If the University Chorale’s Christmas Concert is the group’s Homecoming of sorts, and their spring break trip to Dublin and Galway is, well, spring break, then the Winter Concert is the fall formal or spring fling without the accompaniment of a mild season.
For the usually more casual Winter Concert, The University Chorale of Boston College gathers in St. Ignatius instead of the more remote Trinity Chapel on Newton campus. The Winter Concert is the bridge, between what the group has done so far in the year and what is on the horizon. It offers a glimpse back to Christmas time and into the gentler times of spring. The concert takes the audience through varied religious hymns from the 17th century through Mozart in the late 18th century and ending with American 20th century pieces.
It’s a different, more casual crowd, mostly students, some who seem to have just wandered in, others grouped in friendly bunches.
The concert began with the older and somewhat illusive pieces “Tollite Hostias” and “Exsultate Justi.” The concert sparked in earnest with three selections from Mozart’s Requiem, which the group featured in its Fall Concert. Mozart’s Requiem is a funeral piece, one of the last things he wrote. It comes in high and mournful before descending with a quiet sense of urgency into a dream-like state. Hearing only three selections from Mozart’s much longer work is like watching three scenes from The Godfather (insert great movie) or three episodes from Friday Night Lights (insert great show). It is a clear credit to the work of both the original composer and Chorale that the selections flow with grace and significantly evokes the original epic.
Chorale eventually moved on from Mozart, though not before saying farewell by performing the last piece Mozart ever produced, the “Ave verum corpus.” They transition the program to what Director John Finney called more springtime fair. Chorale included two selections from Franz Schubert’s Mass in G major. The pieces had a quiet, firm tone before rising with piercing high notes.
After taking a stop on Charles Villiers Stanford’s “Beati quorum via,” the concert moved onto American hymns, first with Alice Parker’s “Hark, I Hear the Harps Eternal.” The piece featured overlapping “alleluias.” It’s a victory hymn, a piece to accompany an uplifting montage. They followed Randall Thompson’s “Alleluia,” a piece consisting of simply alleluias and a single amen at the end. Thompson’s alleluias were less declarative than Parker’s. It logs blocks of alleluias across Chorale’s formation culminating in grand fashion as Chorale sent screaming alleluias back and forth across the church. The piece eventually folded to a hush and rested on the lone amen, in what was the highlight of the concert.

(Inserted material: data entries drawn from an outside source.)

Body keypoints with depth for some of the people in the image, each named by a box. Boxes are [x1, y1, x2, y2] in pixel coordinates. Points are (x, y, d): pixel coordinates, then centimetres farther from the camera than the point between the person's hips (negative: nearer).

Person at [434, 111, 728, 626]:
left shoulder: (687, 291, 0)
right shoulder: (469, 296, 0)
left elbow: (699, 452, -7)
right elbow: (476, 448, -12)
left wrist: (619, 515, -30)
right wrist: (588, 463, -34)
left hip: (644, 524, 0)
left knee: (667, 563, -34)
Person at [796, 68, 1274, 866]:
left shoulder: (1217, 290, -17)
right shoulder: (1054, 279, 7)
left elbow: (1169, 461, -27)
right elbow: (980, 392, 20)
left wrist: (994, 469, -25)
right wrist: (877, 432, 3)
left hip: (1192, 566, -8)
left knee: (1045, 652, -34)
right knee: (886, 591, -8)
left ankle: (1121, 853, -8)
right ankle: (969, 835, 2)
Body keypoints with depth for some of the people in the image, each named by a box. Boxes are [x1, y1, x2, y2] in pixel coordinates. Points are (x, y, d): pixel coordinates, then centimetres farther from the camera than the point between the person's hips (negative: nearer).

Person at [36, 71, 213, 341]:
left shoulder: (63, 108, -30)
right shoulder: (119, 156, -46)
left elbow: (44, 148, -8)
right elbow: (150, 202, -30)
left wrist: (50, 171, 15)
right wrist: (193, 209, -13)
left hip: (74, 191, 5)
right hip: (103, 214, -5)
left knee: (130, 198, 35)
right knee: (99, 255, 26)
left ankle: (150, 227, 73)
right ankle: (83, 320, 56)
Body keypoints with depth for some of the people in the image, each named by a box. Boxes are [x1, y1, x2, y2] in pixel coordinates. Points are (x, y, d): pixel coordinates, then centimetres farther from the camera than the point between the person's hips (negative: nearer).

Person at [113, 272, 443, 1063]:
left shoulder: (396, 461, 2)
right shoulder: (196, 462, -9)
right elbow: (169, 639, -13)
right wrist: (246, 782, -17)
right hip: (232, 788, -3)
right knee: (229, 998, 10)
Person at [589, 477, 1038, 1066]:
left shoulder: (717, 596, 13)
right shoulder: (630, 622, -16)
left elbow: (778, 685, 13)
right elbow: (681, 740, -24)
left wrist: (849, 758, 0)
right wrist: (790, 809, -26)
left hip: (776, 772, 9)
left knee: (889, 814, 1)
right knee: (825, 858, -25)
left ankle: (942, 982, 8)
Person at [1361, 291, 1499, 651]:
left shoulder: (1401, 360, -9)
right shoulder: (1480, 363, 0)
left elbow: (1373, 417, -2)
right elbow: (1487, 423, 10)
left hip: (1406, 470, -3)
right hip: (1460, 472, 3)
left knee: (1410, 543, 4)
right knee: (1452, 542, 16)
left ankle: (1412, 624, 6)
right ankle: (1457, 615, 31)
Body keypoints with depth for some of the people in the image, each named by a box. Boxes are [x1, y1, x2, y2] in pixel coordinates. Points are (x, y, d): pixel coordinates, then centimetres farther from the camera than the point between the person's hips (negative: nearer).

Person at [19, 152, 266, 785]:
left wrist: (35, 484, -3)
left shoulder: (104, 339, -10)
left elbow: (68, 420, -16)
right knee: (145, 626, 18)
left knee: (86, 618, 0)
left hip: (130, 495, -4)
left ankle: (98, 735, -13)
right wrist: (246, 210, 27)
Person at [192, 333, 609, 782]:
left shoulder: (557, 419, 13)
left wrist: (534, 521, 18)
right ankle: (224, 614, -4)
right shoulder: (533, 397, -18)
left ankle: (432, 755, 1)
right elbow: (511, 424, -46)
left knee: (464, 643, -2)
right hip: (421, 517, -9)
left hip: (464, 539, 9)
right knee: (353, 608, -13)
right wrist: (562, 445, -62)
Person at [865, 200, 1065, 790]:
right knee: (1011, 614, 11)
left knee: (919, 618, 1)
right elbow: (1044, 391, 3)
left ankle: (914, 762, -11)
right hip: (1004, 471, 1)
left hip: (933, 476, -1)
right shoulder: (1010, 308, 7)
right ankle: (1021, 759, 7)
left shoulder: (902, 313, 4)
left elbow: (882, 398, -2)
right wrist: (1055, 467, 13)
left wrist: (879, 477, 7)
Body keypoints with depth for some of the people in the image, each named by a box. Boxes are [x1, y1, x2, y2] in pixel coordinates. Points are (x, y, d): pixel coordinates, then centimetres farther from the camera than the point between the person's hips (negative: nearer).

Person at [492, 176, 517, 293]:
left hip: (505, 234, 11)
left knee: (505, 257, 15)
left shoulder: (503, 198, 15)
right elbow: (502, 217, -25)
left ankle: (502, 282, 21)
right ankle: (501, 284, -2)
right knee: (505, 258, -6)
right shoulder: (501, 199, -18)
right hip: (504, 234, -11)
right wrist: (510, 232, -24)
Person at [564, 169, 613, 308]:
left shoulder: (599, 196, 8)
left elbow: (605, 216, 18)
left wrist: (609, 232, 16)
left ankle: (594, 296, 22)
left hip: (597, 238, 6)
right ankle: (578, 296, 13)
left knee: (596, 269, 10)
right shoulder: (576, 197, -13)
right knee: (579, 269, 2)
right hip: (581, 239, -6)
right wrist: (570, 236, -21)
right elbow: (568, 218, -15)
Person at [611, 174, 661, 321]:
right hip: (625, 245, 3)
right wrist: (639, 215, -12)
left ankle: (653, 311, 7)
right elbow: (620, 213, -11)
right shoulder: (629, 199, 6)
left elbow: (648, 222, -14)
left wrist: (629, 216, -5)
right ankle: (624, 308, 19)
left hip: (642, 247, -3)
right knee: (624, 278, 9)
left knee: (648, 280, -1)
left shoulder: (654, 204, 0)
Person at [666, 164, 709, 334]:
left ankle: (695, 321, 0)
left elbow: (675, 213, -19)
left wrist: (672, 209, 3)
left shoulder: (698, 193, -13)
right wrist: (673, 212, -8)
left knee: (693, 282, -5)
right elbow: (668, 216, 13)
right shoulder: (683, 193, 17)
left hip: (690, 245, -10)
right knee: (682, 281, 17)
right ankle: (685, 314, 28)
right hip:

Finney and Chorale neared the end with three African-American spirituals—“Every Time I Feel Spirit,” “Give Me Jesus,” and “The Battle of Jericho.” The first is a fairly straight forward though enjoyable piece. “Give Me Jesus” was a tender piece that centered understandably on the “Jesus” in the chorus. Chorale sung “Jesus” with serious solemnity. And finally, there’s “Jericho” which in seems to intentionally mimic how the heralds must have spread the word about Joshua’s victory at Jericho. It’s like a really loud game of telephone.
Chorale concluded with Mack Wilber’s arrangement of “Come, Thou Fount of Every Blessing.” The piece seemed like one of the simpler pieces in the concert. It came in high but soon melded both the high and low notes in a soothing melody. It’s an inviting piece, in name yes but in tone as well. Hopefully, as Finney noted, spring will heed its welcome. But for a night in St. Ignatius as more snow fell, winter wasn’t nearly as dark.